From the Bar chart, there's a lot of missing values in the train data

Lets take a look at the test data

In [191]:
# ax1 = test.isna().sum().transform(lambda x:x/test.shape[0]).sort_values().plot.barh(
#     figsize=(11,11), title='Percentage missing values (Test)', color='coral', alpha=0.6)
# for i in ax1.patches:
#     ax1.text(i.get_width()+0.005, i.get_y(), 
#              str(int(round(i.get_width(),2)*100))+'%', fontsize=10, color='blue');

Both the train and test data have a lot of missing values. We will see how to handle them.

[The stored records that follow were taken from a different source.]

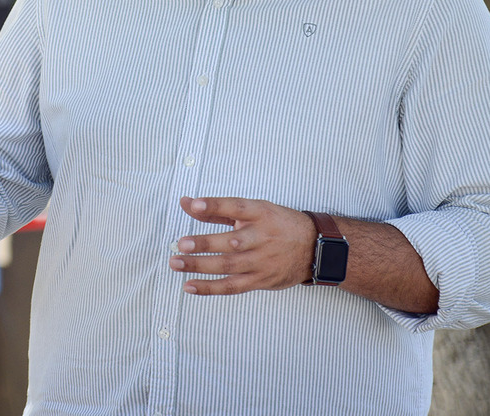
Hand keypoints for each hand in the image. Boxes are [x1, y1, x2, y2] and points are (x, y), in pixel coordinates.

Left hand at [169, 196, 315, 294]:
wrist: (314, 248)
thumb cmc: (278, 225)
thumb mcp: (253, 209)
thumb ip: (217, 208)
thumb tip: (186, 202)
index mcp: (260, 213)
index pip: (235, 206)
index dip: (214, 205)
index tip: (194, 205)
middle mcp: (261, 237)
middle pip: (230, 242)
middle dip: (204, 243)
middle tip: (181, 244)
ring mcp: (261, 261)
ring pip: (228, 265)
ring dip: (200, 266)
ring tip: (176, 263)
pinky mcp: (260, 280)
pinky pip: (233, 286)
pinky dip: (210, 288)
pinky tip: (190, 286)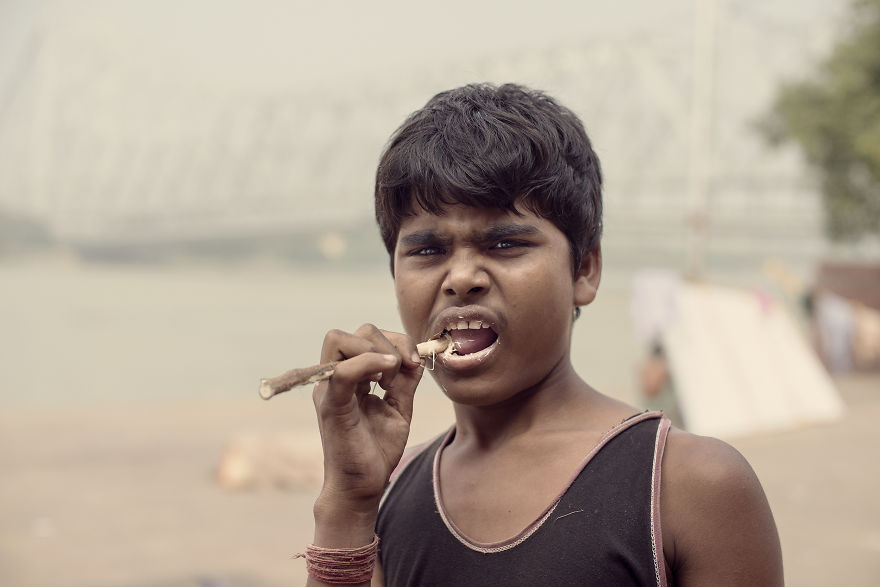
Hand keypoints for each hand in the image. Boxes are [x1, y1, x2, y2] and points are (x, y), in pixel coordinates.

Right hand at [311, 324, 422, 545]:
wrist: (363, 487)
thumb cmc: (376, 451)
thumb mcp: (398, 408)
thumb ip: (404, 380)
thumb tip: (416, 355)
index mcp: (349, 377)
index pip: (366, 336)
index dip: (396, 340)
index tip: (413, 363)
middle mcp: (335, 378)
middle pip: (356, 332)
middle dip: (389, 342)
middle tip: (403, 370)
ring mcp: (329, 390)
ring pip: (339, 340)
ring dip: (376, 351)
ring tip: (390, 379)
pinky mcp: (331, 406)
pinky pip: (342, 371)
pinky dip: (368, 363)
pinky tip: (387, 381)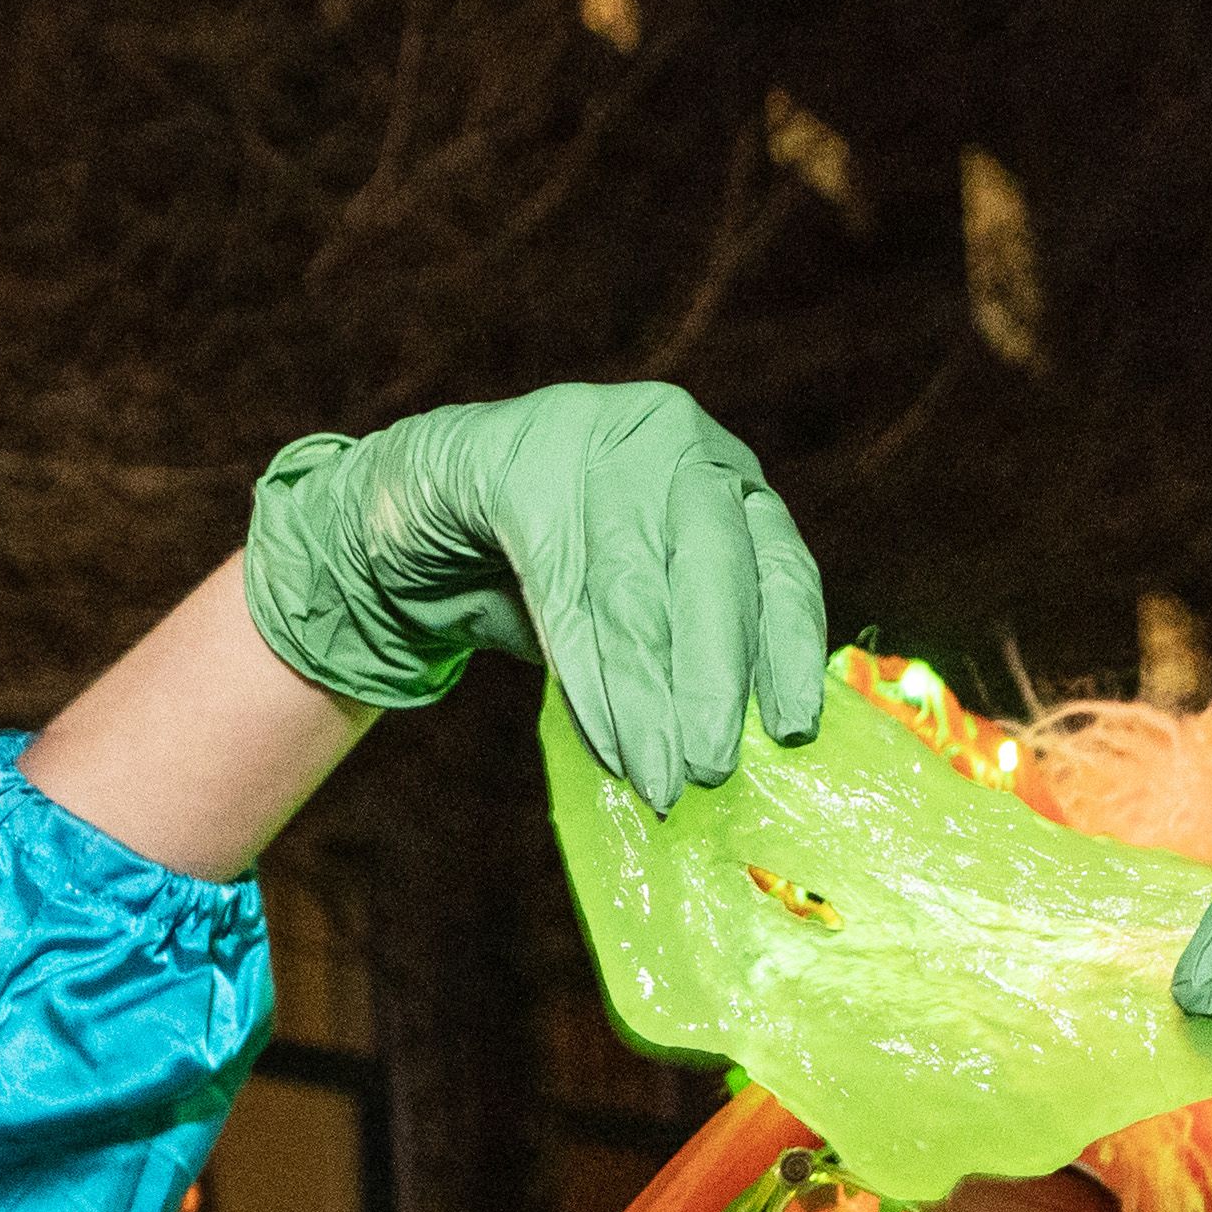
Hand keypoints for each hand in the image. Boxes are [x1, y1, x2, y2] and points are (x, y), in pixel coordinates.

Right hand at [243, 384, 827, 811]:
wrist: (417, 519)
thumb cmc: (545, 577)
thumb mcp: (634, 609)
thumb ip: (689, 654)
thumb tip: (744, 746)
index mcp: (721, 475)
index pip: (778, 562)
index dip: (788, 648)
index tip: (794, 727)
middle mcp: (672, 438)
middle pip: (711, 567)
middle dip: (714, 678)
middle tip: (712, 767)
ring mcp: (593, 434)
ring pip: (632, 587)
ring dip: (644, 697)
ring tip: (656, 778)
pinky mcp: (515, 461)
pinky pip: (559, 583)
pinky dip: (584, 674)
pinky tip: (604, 738)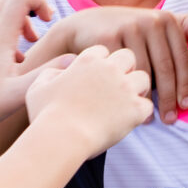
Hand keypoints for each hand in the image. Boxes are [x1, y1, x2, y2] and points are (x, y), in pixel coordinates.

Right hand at [24, 44, 153, 152]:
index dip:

 form_field40 has the most, with almost 80% missing, followed by form_field31 and then form_field41.

#### Target Distribution

In [192]:
# ax = sns.countplot('default_status', data=train,color='coral')
# plt.xticks(range(2), ['No', 'Yes'], fontsize=13)
# plt.title('Target Distribution')

# for i in ax.patches:
#     ax.text(i.get_x()+ 0.28, i.get_height()+ 3, 
#             str(round(i.get_height()/train.shape[0] * 100,2))+'%', 
#             fontsize=13);

As we can see, the data is imbalanced. Hence, we may try to solve the issue of imbalanced datasets. About 74% of the data is for churn No, while 24% for Churn Yes

In [193]:
#Label Encoding target
train.default_status.replace({'no':0, 'yes':1}, inplace=True)

In [194]:
def model_auc(model):
    train_auc = roc_auc_score(y_train, model.predict_proba(x_train)[:, 1])
    val_auc = roc_auc_score(y_val, model.predict_proba(x_val)[:, 1])
    print(f'Train AUC: {train_auc}, Val Auc: {val_auc}')

In [195]:
# def plot_figure(model):
#     fig, ax = plt.subplots(1,2, figsize=(10,5))
#     plot_confusion_matrix(model, x_val, y_val, ax=ax[0], display_labels=['No', 'Yes'])
#     plot_roc_curve(model, x_val, y_val, ax=ax[1])
#     ax[0].set(title='Confusion Matrix')
#     ax[1].set(title='ROC Curve')
#     ax[0].grid(False)
#     ax[1].grid(False)
#     ax[1].legend(loc='center right')
#     plt.tight_layout(pad=1.0)

#### Filling Missing Values with zeros

In [196]:
train.fillna(0, inplace=True)
test.fillna(0, inplace=True)

In [148]:
corr= train.corr()
mask = np.zeros_like(corr)
mask[np.triu_indices_from(mask)] = True

In [197]:
# plt.figure(figsize=(15,13))
# sns.heatmap(corr, mask=mask)
# plt.title('Correlation Matrix');

#### Baseline Model

In [198]:
test_id = test.Applicant_ID

In [199]:
features = train.columns.drop(['Applicant_ID', 'default_status'])
X = pd.get_dummies(train[features])
y = train.default_status
test = pd.get_dummies(test[features])

In [217]:
x_train, x_val, y_train, y_val = train_test_split(X, y, random_state=seed, test_size=0.2, stratify=y)

In [218]:
x_train.shape, x_val.shape

((50400, 51), (5600, 51))

In [227]:
scaler = StandardScaler()

In [229]:
logreg = LogisticRegression(random_state=seed)
logreg_pl = Pipeline([('scaler', scaler), ('logreg', logreg)])

In [230]:
logreg_pl.fit(x_train, y_train)

Pipeline(steps=[('scaler', StandardScaler()),
                ('logreg', LogisticRegression(random_state=4092))])

In [231]:
model_auc(logreg_pl)

Train AUC: 0.8278967297025593, Val Auc: 0.8265753517746504


In [133]:
# plot_figure(logreg_pl)

In [132]:
# print(classification_report(y_val, logreg_pl.predict(x_val)))

#### Submission

In [128]:
test_predictions = logreg_pl.predict_proba(test)[:, 1]

In [129]:
submission = pd.DataFrame({'Applicant_ID' : test_id, 'default_status' : test_predictions})

In [130]:
submission.to_csv(path+'/Logreg_baseline.csv', index=False)